This Van Gogh painting that I present, however, is more nostalgic. Life in the country in the traditional way.
Van Gogh, farm in Nuenen (the Netherlands). Painted in 1885, five years before he died. 85 x 60 cm. Städel Museum.
It is clear that depending on the mood, the houses come out with one or another expression, since they are a “character” very defined by the pictorial style used.
Egon Schiele painted these tight and stylish houses. Entitled “Krumau – Crescent of Houses (The Small City V)”. It is an oil on canvas and he painted it in 1915. It measures 109.7 x 140 cm. The Israel Museum, Jerusalem.
Oil on canvas. The houses by Kandinsky are created with very powerful colors, the games of shapes and structures created with pure color. They were common experiments of this painter.
Klee, The Revolving House. 1921. Oil and pencil on cotton cheesecloth attached to paper. 37.7 x 52.2 cm. Thyssen-Bornemisza Museum, Madrid. Klee demonstrates his level of creativity and play with drawing elements in this funny house with lines in many directions.
Image source: Museothyssen
Marc Chagall, The Gray House, 1917. Oil on canvas, 68 x 74 cm.
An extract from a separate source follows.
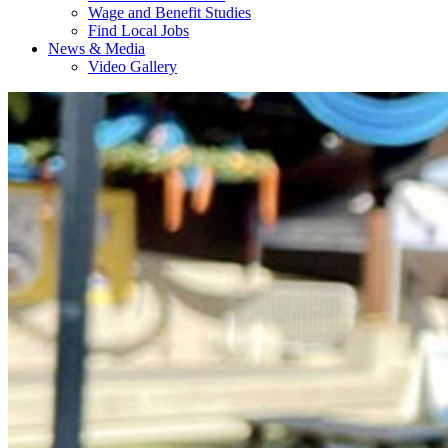
Wage and Benefit Studies
Find Local Jobs
News & Media
Video Gallery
Thyssen-Bornemisza Museum, Madrid. Chagall had a very symbolic use of color and knew very well how to create color contrasts that made the work more interesting and even easy to understand.
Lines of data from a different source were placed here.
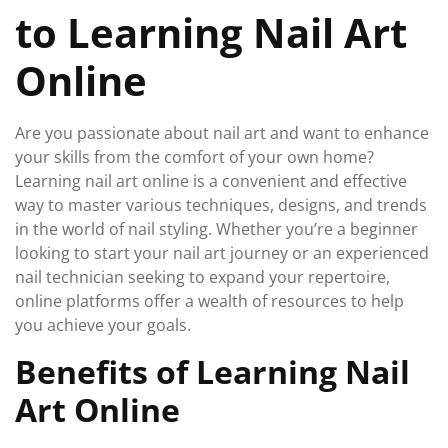
to Learning Nail Art
Online
Are you passionate about nail art and want to enhance
your skills from the comfort of your own home?
Learning nail art online is a convenient and effective
way to master various techniques, designs, and trends
in the world of nail styling. Whether you’re a beginner
looking to start your nail art journey or an experienced
nail technician seeking to expand your repertoire,
online platforms offer a wealth of resources to help
you achieve your goals.
Benefits of Learning Nail
Art Online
Image source: Museothyssen
Houses painted by other contemporary artists
There is so much creativity in this topic that I wanted to add a lot of images to show the great diversity. Still, the theme is endless, from the houses painted by classical painters to those created with new technologies for animated films.
A slightly surreal and very beautiful style, which has become very famous, that of Jacek Yerka. This tree house is the union of two ideas, houses and a tree / nature.
Celia Pérez Serrano, Hanging houses of Cuenca. 82 x 60 cm. You can see her work in Artelista.
Sandra Allo,The haunted house. Her website: Losmundosdesandraallo.blogspot.fr
Ken Meyer Jr. The haunted house. Image source FineartAmerica
And this one is from Pixhome.
The Secret House of the Gnomes, a digital painting image found at Forwallpaper
The Abandoned House, Manga Style, by Mikoele in Deviantart.
In this topic I wanted to treat the houses seen from the outside and being an individual house or just several houses on a street. The theme is expanded with at least two more themes: The interior of houses and the theme of cities, which are large groups of houses, streets and large buildings.